The rapidly fading expectations over the Fed raising US rates in March has left the Dollar extremely vulnerable, while the reinforced wave of risk aversion across the financial markets which has boosted appetite for safe havens continues to strengthen the Yen. This catalytic combination of USD weakness and JPY strength has resulted in an aggressive depreciation in the USDJPY with prices plunging to 15 month lows at $114.20.This pair is heavily bearish on the daily timeframe and a solid breakdown below $114.00 should encourage sellers to send prices to the next relevant support at $112.00. From a technical standpoint, traders may take advantage of a correction towards $116.50 or a breakdown below $114.00 for targets stretching towards $112.00. A bullish move back above $118.50 invalidates this daily bearish outlook.
The mounting expectations that the ECB may unleash further stimulus measures in March amid the current financial turmoil has encouraged bearish investors to pile on their shorts on the EURJPY leaving the pair under some pressure. This pair is turning technically bearish on the daily timeframe and the strengthening Yen may act as a catalyst which should encourage a further decline back below 129.00. From a technical standpoint, prices are trading below the daily 20 SMA while the MACD is also in the process of crossing to the downside.

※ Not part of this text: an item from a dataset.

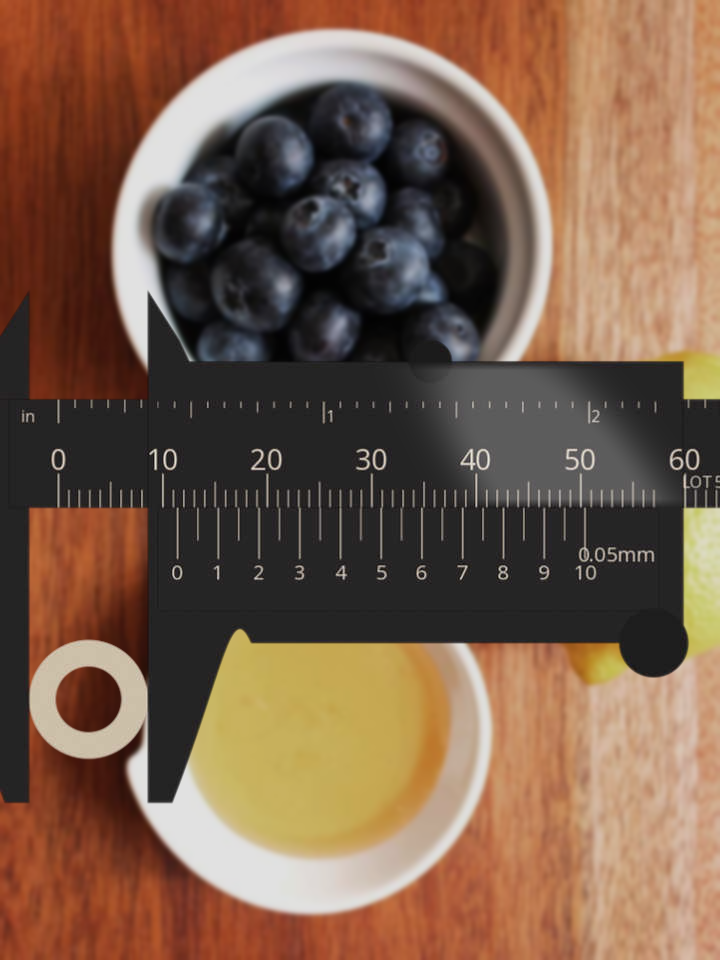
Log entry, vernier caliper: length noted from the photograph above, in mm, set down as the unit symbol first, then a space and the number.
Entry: mm 11.4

A breakdown below 129.00 should encourage a further decline towards the next relevant support based at 127.00. Traders may trade the breakdown or take advantage of a correction towards 131.00 with targets stretching to 127.00. A bullish move back above 132.00 invalidates this daily bearish outlook.
Sentiment remains bearish towards the Sterling and this can be viewed in the GBPJPY which has declined for an extended period. This pair is heavily bearish and a solid breakdown below 165.00 should encourage sellers to send prices towards 162.00. From a technical standpoint, prices are trading below the daily 20 SMA while the MACD has also crossed to the downside. Previous support at 165.00 may act as a dynamic resistance once breached, and this may invite an opportunity for bears to take the front seat once again. A bullish move back above 170.50 invalidates this daily bearish outlook.
The USDCAD has received punishment from the violent swings in oil prices and this can be reflected in the erratic movements which have been observed these past few trading days. The pair has followed a downwards trajectory and a solid daily close back below 1.3800 may trigger a further decline towards the next relevant support based at 1.3650. Prices are trading below both the 20 and 50 SMA while the MACD has also crossed to the downside.